■ AUFGABENSTELLUNG
Entnimm den Datensätzen unten sämtliche Textzeilen und gib sie unverändert wieder. Lass die Bilder in deiner Antwort weg.

---------- EXTRAHIERTE DATEN ----------

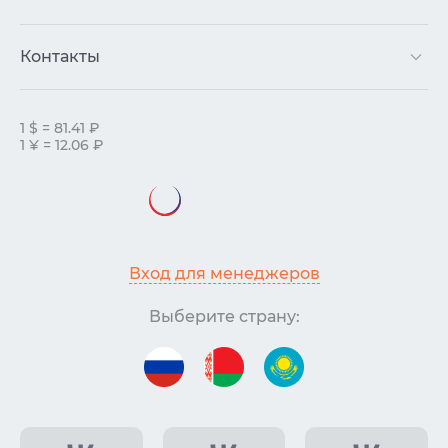
Контакты
1 $ = 81.41 ₽
1 ¥ = 12.06 ₽
Вход для менеджеров
Выберите страну:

----------

■ ERGEBNIS
Контакты
1 $ = 81.41 ₽
1 ¥ = 12.06 ₽
Вход для менеджеров
Выберите страну:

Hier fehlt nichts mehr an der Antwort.